No podía yo sospechar que aquello acabaría convertido en una charla monotemática sobre artículos de bebé. Empezaron con carritos, siguieron con utensilios de cocina y terminaron con los dibujos animados favoritos de sus críos. Una vez que se enristraron, aquello fue un no parar.

Cuando el tema de conversación es la maternidad, todo el mundo quiere opinar porque todo el mundo (que sea madre/padre) tiene experiencias para compartir. Además, me he dado cuenta de que, cuando mis amigas se ponen a hablar de crianza, cuentan sus cosas con dos objetivos: seguir la conversación y validar su criterio y su forma de hacer. Necesitan que alguien les diga que también lo hace así, o que le parece una buena idea.

Yo iba en silencio, en mis pensamientos, mirando por la ventanilla. No había estado callada ante varias personas tanto tiempo seguido como cuando cogí una afonía crónica después de las fiestas de mi pueblo. En aquella continua espiral conversacional, en la que unas hablaban por lo alto de otras y nadie dejaba pasar su momento, alguna dijo: “Bueno, vamos a dejarlo ya, que a ella este tema no le interesa”. A mí se refería. Y fue cortesía, porque, en cuanto dije: “Nada, tranquilas”, siguieron como si necesitaran mi venia.

La vuelta no fue mejor. Si la primera parte había servido para diseccionar el funcionamiento y utilidad de cualquier objeto con el que sus hijos interactúan, la vuelta trató sobre cocina. Pero no algo sobre experimentos culinarios, nuevas recetas, ideas o vídeos recientemente vistos en redes, no. Tan interesante no. Cocina del tipo cómo ponen a cocer los garbanzos para que nos les queden duros, cuánto avecrem usan y para qué, qué días comen legumbres y cómo gestionan las comidas de casa en relación a las del comedor.

Pasó lo mismo que en la idea, que empezaron a hablar unas por encima de otras y a repetir frases para afianzar sus posiciones y sentirse validadas.

—Pues yo corto las verduras en juliana.

—Pues yo a tacos.

—Pues yo en juliana.

—Pues yo no.

De lo que nadie me advirtió cuando mis amigas entraron en la maternidad es del aburrimiento crónico que me iba a causar estar con ellas.

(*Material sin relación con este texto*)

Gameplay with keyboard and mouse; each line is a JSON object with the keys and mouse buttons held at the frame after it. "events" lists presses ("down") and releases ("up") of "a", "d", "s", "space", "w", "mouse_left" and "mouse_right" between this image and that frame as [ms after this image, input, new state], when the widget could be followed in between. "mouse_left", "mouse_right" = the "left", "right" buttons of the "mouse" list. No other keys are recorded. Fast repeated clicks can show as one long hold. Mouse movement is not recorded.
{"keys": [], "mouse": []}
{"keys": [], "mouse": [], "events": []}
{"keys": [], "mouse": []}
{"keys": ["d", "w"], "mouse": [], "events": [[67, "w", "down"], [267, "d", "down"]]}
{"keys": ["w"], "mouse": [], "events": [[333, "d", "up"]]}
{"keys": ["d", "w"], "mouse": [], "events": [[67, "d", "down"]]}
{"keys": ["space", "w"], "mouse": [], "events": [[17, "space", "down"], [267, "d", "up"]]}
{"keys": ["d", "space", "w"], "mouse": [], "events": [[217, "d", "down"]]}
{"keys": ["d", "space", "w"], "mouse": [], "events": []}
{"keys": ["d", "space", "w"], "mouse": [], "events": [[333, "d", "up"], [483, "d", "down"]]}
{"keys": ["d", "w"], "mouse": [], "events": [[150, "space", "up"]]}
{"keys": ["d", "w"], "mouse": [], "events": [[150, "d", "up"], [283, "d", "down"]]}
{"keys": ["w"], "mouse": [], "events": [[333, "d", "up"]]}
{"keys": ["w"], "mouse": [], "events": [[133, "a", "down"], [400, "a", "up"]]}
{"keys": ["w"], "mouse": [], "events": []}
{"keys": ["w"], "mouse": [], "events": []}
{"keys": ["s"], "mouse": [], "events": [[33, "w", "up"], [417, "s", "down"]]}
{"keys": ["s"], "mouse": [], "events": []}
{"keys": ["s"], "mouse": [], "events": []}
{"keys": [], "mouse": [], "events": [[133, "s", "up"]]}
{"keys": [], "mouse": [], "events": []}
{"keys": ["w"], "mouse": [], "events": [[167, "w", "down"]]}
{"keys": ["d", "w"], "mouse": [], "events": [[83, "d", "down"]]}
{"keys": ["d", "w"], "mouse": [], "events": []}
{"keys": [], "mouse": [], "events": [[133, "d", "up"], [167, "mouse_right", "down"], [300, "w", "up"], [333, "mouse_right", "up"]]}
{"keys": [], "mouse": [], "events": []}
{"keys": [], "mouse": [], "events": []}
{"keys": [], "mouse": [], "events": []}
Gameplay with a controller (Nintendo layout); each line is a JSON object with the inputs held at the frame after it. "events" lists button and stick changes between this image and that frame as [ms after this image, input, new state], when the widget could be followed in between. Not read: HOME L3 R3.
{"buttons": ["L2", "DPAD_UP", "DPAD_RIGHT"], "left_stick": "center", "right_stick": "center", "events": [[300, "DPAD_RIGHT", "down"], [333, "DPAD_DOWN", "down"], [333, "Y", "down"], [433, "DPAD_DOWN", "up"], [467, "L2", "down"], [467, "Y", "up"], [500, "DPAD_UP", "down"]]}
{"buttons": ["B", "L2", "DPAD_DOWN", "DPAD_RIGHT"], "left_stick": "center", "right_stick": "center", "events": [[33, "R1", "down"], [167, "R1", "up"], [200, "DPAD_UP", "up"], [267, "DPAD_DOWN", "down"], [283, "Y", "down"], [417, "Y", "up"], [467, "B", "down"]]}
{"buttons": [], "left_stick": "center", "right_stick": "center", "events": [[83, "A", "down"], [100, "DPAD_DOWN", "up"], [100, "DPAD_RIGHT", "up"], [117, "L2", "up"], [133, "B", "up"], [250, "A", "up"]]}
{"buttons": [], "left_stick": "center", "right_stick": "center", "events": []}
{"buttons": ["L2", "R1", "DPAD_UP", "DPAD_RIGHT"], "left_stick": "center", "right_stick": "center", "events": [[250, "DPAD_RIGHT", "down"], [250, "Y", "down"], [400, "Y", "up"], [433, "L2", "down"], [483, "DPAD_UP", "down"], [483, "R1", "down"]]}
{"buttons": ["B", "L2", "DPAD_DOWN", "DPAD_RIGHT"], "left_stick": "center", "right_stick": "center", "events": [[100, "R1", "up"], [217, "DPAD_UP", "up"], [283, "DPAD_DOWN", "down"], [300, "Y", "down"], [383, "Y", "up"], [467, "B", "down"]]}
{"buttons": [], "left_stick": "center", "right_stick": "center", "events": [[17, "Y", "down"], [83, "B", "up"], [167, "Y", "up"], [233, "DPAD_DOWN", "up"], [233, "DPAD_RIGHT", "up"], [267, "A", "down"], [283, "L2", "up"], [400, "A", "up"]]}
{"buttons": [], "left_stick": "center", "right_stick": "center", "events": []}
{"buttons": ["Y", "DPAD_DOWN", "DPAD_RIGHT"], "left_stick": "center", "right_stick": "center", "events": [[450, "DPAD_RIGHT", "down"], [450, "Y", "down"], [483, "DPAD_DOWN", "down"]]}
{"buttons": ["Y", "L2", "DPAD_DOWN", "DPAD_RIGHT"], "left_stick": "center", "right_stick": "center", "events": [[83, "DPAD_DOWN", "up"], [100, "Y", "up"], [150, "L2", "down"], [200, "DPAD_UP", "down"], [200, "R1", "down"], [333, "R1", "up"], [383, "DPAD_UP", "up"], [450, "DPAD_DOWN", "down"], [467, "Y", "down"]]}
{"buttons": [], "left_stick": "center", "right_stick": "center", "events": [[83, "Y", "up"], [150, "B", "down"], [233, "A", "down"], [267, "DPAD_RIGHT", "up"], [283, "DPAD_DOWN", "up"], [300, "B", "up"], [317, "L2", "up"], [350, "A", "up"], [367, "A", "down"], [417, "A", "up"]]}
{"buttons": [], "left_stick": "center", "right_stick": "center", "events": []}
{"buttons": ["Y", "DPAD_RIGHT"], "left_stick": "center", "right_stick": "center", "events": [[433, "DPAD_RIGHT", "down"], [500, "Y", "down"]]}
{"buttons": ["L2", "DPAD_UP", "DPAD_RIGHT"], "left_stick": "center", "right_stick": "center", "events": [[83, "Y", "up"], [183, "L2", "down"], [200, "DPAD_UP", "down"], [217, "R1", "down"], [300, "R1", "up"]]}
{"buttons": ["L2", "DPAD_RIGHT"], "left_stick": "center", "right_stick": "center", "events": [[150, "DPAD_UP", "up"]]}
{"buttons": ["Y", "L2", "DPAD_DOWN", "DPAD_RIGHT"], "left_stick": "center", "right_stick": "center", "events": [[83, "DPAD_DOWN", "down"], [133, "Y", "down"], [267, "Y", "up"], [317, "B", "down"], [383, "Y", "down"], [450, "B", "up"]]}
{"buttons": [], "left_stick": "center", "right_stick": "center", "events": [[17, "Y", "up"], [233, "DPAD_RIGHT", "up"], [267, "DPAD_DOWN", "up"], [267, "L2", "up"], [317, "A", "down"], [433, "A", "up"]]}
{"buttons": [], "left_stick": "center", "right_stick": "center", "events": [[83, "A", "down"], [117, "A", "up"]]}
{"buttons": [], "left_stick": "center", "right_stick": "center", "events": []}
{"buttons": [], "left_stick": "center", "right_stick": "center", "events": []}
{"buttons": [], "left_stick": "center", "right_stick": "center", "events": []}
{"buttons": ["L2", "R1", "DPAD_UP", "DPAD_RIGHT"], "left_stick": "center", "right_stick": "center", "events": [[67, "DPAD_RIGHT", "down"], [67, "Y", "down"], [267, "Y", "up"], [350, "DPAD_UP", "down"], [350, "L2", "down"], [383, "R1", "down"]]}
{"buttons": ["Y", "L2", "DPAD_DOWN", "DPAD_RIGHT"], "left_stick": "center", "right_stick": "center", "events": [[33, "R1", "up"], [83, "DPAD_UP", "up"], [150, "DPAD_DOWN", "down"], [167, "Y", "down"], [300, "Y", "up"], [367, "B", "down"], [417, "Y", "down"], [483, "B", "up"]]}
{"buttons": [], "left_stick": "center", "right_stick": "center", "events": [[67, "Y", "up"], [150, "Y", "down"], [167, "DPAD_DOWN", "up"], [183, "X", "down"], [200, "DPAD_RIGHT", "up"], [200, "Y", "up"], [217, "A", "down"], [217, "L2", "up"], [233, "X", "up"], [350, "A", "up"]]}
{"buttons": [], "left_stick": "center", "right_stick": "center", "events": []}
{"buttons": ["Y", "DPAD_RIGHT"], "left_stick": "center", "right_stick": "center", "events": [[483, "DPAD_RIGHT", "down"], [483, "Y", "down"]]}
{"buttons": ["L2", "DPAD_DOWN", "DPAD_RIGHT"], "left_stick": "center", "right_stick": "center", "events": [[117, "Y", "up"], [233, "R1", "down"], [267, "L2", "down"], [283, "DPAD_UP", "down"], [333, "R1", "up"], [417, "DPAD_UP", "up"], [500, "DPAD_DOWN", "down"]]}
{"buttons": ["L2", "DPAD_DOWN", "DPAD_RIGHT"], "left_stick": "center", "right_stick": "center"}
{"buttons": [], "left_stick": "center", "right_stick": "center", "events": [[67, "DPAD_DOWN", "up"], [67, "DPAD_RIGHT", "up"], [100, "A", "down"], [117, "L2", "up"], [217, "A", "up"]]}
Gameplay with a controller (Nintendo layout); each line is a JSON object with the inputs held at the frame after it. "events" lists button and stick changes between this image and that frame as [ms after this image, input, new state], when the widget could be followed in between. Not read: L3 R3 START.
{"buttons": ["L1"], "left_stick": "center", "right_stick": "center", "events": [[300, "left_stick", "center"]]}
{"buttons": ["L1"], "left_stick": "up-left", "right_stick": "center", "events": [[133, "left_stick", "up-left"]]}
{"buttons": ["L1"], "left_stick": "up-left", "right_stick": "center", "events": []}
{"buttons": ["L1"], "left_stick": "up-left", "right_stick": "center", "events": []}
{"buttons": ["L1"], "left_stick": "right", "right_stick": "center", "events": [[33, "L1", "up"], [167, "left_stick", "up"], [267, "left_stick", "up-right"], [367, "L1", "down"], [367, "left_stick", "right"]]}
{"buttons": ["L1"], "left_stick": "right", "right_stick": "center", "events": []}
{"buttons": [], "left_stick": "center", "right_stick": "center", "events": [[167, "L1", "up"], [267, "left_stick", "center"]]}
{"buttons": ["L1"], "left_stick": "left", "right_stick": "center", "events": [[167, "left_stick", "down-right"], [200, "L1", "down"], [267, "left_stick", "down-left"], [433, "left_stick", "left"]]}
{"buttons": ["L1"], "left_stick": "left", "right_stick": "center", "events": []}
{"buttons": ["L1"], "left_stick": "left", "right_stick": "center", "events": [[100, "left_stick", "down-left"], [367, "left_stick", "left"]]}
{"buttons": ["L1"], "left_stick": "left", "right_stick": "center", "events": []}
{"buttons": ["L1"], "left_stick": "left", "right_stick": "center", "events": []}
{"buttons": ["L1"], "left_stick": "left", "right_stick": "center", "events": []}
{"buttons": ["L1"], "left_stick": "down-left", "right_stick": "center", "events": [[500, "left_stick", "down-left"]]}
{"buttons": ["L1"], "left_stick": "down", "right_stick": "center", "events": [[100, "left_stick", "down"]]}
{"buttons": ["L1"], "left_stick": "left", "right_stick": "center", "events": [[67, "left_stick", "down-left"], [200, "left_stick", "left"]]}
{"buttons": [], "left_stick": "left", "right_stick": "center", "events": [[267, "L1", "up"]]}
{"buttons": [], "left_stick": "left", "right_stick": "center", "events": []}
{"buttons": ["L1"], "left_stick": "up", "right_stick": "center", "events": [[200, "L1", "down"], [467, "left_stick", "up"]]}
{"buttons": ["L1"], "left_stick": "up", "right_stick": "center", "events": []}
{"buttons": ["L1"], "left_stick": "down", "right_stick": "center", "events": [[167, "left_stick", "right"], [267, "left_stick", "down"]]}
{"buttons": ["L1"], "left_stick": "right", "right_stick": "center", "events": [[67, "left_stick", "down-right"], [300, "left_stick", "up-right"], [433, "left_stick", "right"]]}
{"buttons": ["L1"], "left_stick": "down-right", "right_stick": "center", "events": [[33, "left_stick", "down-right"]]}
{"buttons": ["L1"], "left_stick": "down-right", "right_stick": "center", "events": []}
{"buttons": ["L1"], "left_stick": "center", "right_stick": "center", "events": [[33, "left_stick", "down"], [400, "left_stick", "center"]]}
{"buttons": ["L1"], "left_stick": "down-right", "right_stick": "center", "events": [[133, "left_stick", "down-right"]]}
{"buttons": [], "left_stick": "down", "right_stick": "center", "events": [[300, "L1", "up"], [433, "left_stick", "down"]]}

Yo ya no pido una conversación estimulante porque no a todo el mundo le interesan los mismos temas. Ni siquiera pido que dejen de monopolizar la conversación para hablar de sus hijos todo el tiempo.

Pero, coño, algo, ¡algo! Uno de esos cotilleos que antes nos daban para días enteros. Un análisis de lo que tal o cual conocido anda haciendo, y es digno de debate. ¡No sé, algo!

¿Por qué ya no se dejan ver esas mujeres locuaces y con objetivos e inquietudes propias que siguen viviendo dentro de ellas? ¿Qué les pasó? ¿Tan opacas y ocultas están por sus “yo” cuidadoras de la casa y los hijos?

Echo de menos a mis amigas, pero no porque no las vea. Las echo de menos porque se han ido, aunque físicamente sean iguales y sigan presentes. Y sospecho que van a tardar mucho en volver.